Comprendre

La qualité des textes comme frein au développement des LLM

Parmi les facteurs de succès de l'IA, les données constituent un enjeu clé. Leur quantité et, surtout, leur qualité, pourraient constituer un frein à l'augmentation de la performance des modèles.

Raphaël d'Assignies
26 juin 2023
Il est généralement admis que trois facteurs influencent la progression des modèles d’IA :

  • l’architecture des modèles qui permettent une meilleure performance lors de l’entraînement et de l’inférence ;
  • la capacité hardware matérialisée par les puces spécialisées comme les GPU ;
  • la disponibilité de grandes quantités de données qualitatives.

Un récent papier « When Will We Run Out of Data? » dresse un panorama assez complet des liens entre avenir des modèles d’IA, notamment les LLM, et jeu de données.

Si l’on considère, selon une expression désormais à la mode, que les données sont la matière première, il est important d’étudier les perspectives à court et moyen terme de cet élément essentiel.

Pour rappel, la performance actuelle des LLM est due, en partie, à un entraînement effectué avec des quantités de données considérables et auto-supervisées, c’est-à-dire ne réclamant pas d’annotation humaine.
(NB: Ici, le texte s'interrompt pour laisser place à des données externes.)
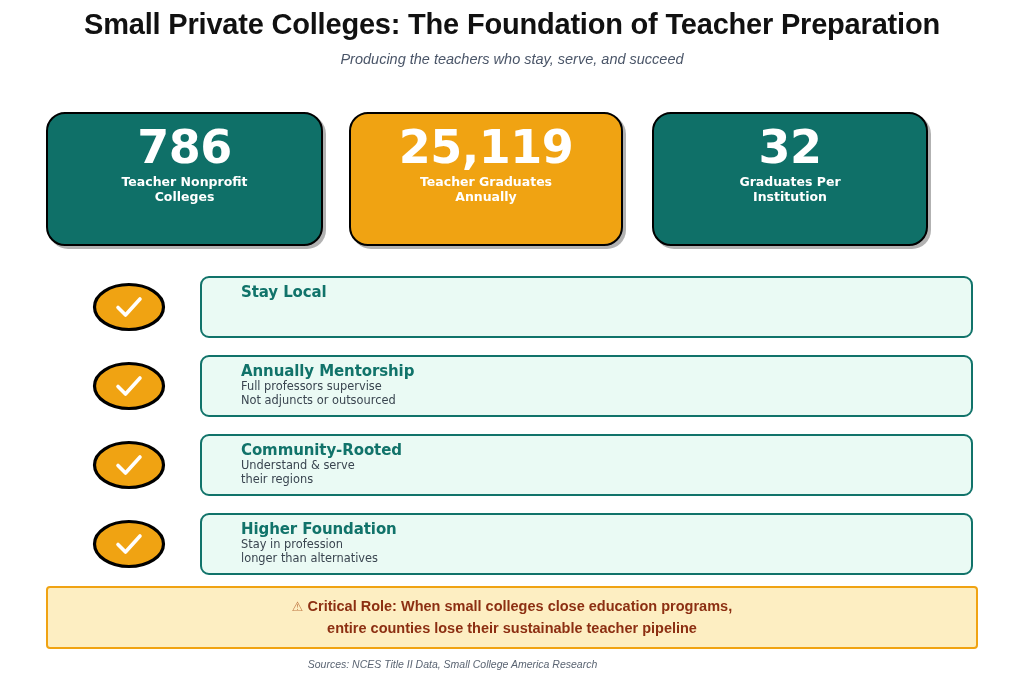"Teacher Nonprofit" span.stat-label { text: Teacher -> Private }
Or ces données ont déjà été utilisées – pour une partie importante – pour entraîner les modèles actuels et leur rythme de production, notamment pour les données de qualité, ne permet pas de suivre la progression actuelle.

Les auteurs extrapolent ces taux de croissance en utilisant deux méthodes : le taux de croissance historique et l’estimation de la taille optimale de l’ensemble de données nécessaires pour améliorer les modèles à l’avenir.  Ils estiment également le stock total de données non étiquetées disponibles sur Internet au cours des prochaines décennies.

Il est opéré une distinction entre données de haute qualité qui entretiennent un rapport vertueux avec la performance des modèles et contenu de piètre valeur.

On entend par stock de haute qualité :

  • les livres car ils sont généralement écrits par des experts dans un domaine donné et passent par un processus d’édition rigoureux ;
  • les articles scientifiques car ils sont écrits par des chercheurs et passent par un processus d’examen par les pairs ;
  • les articles Wikipedia. L’encyclopédie collaborative est considérée comme une source de données de haute qualité car elle est soumise à un processus d’édition communautaire rigoureux ;
  • les pages webs. Quand elles émanent de sources de référence.

Ces contenus nécessitent du temps pour leur production et une réelle expertise humaine. Les auteurs estiment que l’ensemble des données de haute qualité, qui est à la base des LLM actuels, ne grossit que de 7% par an et que le stock actuel ne dépasse pas une fois en magnitude la taille de la totalité des datasets actuellement disponibles. Cela laisse donc peu de marge de progression.

D’ailleurs, les auteurs estiment que le stock de données linguistiques de haute qualité sera probablement épuisé avant 2026/2027. En revanche, l’ensemble des données textuelles de faible qualité ne sera épuisé que beaucoup plus tard, entre 2030 et 2050.

Ces conclusions sont à remettre en perspective avec les débats actuels sur la place des auteurs dans les nouvelles interfaces de recherche, des dispositifs défensifs mis en place par les géants de la Tech eux-mêmes concernant les données produites et la perspective d’un appauvrissement généralisé des ressources publiées sur le web.